The Pettigrew Home & Museum is a historic house built in 1889 and named after one of the most consequential figures in Sioux Falls' early history, Richard F. Pettigrew (1848-1926), who was instrumental in the city's growth in its early history and served as the state's first U.S. Senator. The home is a contributing property of the Cathedral Historic District, which is listed on the National Register of Historic Places, because of its Queen Anne architecture and association with Pettigrew. It has been a museum since 1925. Visitors can see the house, which has been restored, on guided tours and exhibits that contain artifacts that Pettigrew collected.
Richard Pettigrew was born on July 23, 1848 in Vermont to a large family of nine children; he was the sixth child.

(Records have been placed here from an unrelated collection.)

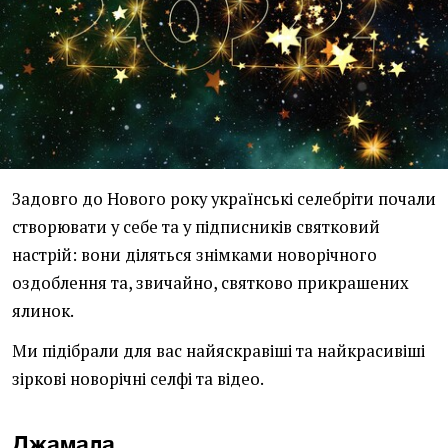
Задовго до Нового року українські селебріти почали
створювати у себе та у підписників святковий
настрій: вони діляться знімками новорічного
оздоблення та, звичайно, святково прикрашених
ялинок.
Ми підібрали для вас найяскравіші та найкрасивіші
зіркові новорічні селфі та відео.
Джамала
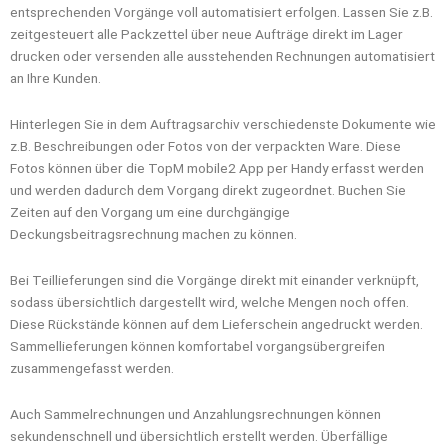
entsprechenden Vorgänge voll automatisiert erfolgen. Lassen Sie z.B.
zeitgesteuert alle Packzettel über neue Aufträge direkt im Lager
drucken oder versenden alle ausstehenden Rechnungen automatisiert
an Ihre Kunden.
Hinterlegen Sie in dem Auftragsarchiv verschiedenste Dokumente wie
z.B. Beschreibungen oder Fotos von der verpackten Ware. Diese
Fotos können über die TopM mobile2 App per Handy erfasst werden
und werden dadurch dem Vorgang direkt zugeordnet. Buchen Sie
Zeiten auf den Vorgang um eine durchgängige
Deckungsbeitragsrechnung machen zu können.
Bei Teillieferungen sind die Vorgänge direkt mit einander verknüpft,
sodass übersichtlich dargestellt wird, welche Mengen noch offen.
Diese Rückstände können auf dem Lieferschein angedruckt werden.
Sammellieferungen können komfortabel vorgangsübergreifen
zusammengefasst werden.
Auch Sammelrechnungen und Anzahlungsrechnungen können
sekundenschnell und übersichtlich erstellt werden. Überfällige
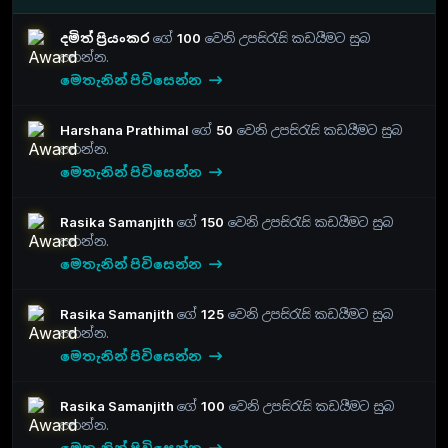
දමිත් ප්‍රියංකර
ගේ
100
වෙනි උපසිරැසි කඩයීමට සුබ
පතන්න.
මෙතැනින් පිවිසෙන්න
Harshana Prathimal
ගේ
50
වෙනි උපසිරැසි කඩයීමට සුබ
පතන්න.
මෙතැනින් පිවිසෙන්න
Rasika Samanjith
ගේ
150
වෙනි උපසිරැසි කඩයීමට සුබ
පතන්න.
මෙතැනින් පිවිසෙන්න
Rasika Samanjith
ගේ
125
වෙනි උපසිරැසි කඩයීමට සුබ
පතන්න.
මෙතැනින් පිවිසෙන්න
Rasika Samanjith
ගේ
100
වෙනි උපසිරැසි කඩයීමට සුබ
පතන්න.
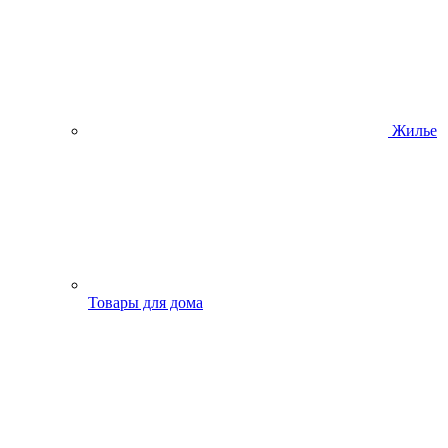
Жилье
Товары для дома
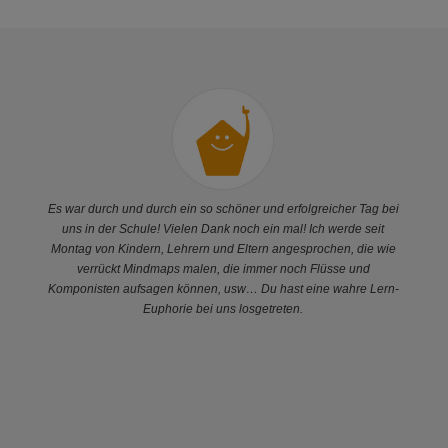
Es war durch und durch ein so schöner und erfolgreicher Tag bei
uns in der Schule! Vielen Dank noch ein mal! Ich werde seit
Montag von Kindern, Lehrern und Eltern angesprochen, die wie
verrückt Mindmaps malen, die immer noch Flüsse und
Komponisten aufsagen können, usw… Du hast eine wahre Lern-
Euphorie bei uns losgetreten.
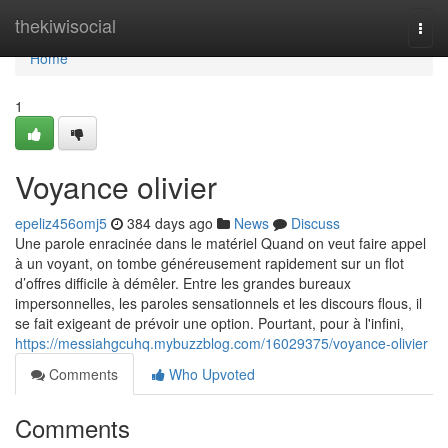
Home
thekiwisocial
Togg
navi
Home
1
Voyance olivier
epeliz456omj5
384 days ago
News
Discuss
Une parole enracinée dans le matériel Quand on veut faire appel
à un voyant, on tombe généreusement rapidement sur un flot
d’offres difficile à démêler. Entre les grandes bureaux
impersonnelles, les paroles sensationnels et les discours flous, il
se fait exigeant de prévoir une option. Pourtant, pour à l'infini,
https://messiahgcuhq.mybuzzblog.com/16029375/voyance-olivier
Comments
Who Upvoted
Comments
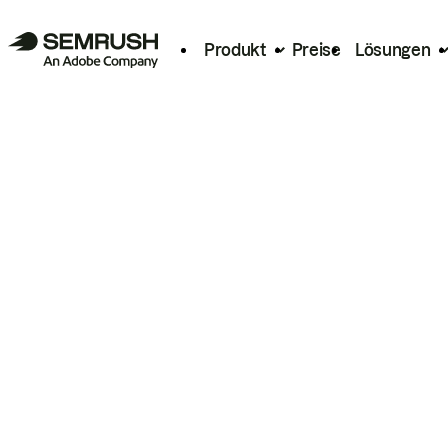
Produkt
Preise
Lösungen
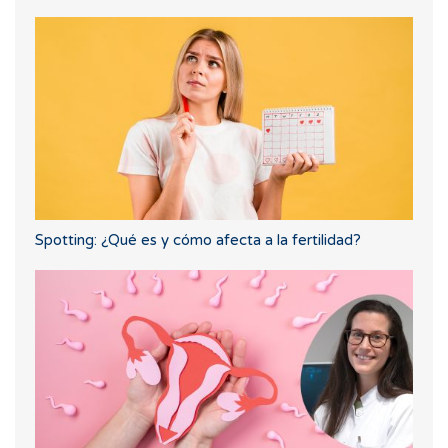
Spotting: ¿Qué es y cómo afecta a la fertilidad?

In 1854, his father, Andrew, moved the family to Rock County in Wisconsin when Pettigrew was six years old. After going to school at Evansville Academy in Evansville, Wisconsin, he attended Beloit College in 1864 and studied there for two years. He then taught for a year while also studying law in Iowa before enrolling at the University of Wisconsin to continue his law studies.
Pettigrew moved to South Dakota in 1869, settling in Sioux Falls. There, he started to practice law but he also found work as a surveyor. In 1871, he was admitted into the state bar in 1871 and by this time he had also gotten involved in real estate.
His stature in the community rose during these years and was elected to the territorial legislature (South Dakota was a territory at that time) in 1872 and later became delegate to Congress in 1880. He was elected to the U.S. Senate in 1889 after South Dakota became a state; he served two terms. Pettigrew promoted the rights of women, farmers, and the working class.
After failing to be reelected, Pettigrew moved to New York City, where he practiced law and earned more wealth from his business dealings. He lived there for ten years before returning to Sioux Falls where he lived the rest of this life. Despite his success in his adult life, he was dogged by accusations of shady business practices and his changing political views often alienated him. Nonetheless, his impact on Sioux Falls is clear, helping it grow during its early period. Among his accomplishments was attracting the first five railroads to the city and investing in a variety of business that contributed to the city's development.
He started to collect artifacts on his travels around the world and became an amateur archaeologist, excavating Indian mounds around Sioux Falls. He would later build the addition to the house in 1925 which became the museum. He bequeathed the house to the city and, as mentioned above, another addition was built in 1930 to provide for more exhibit space.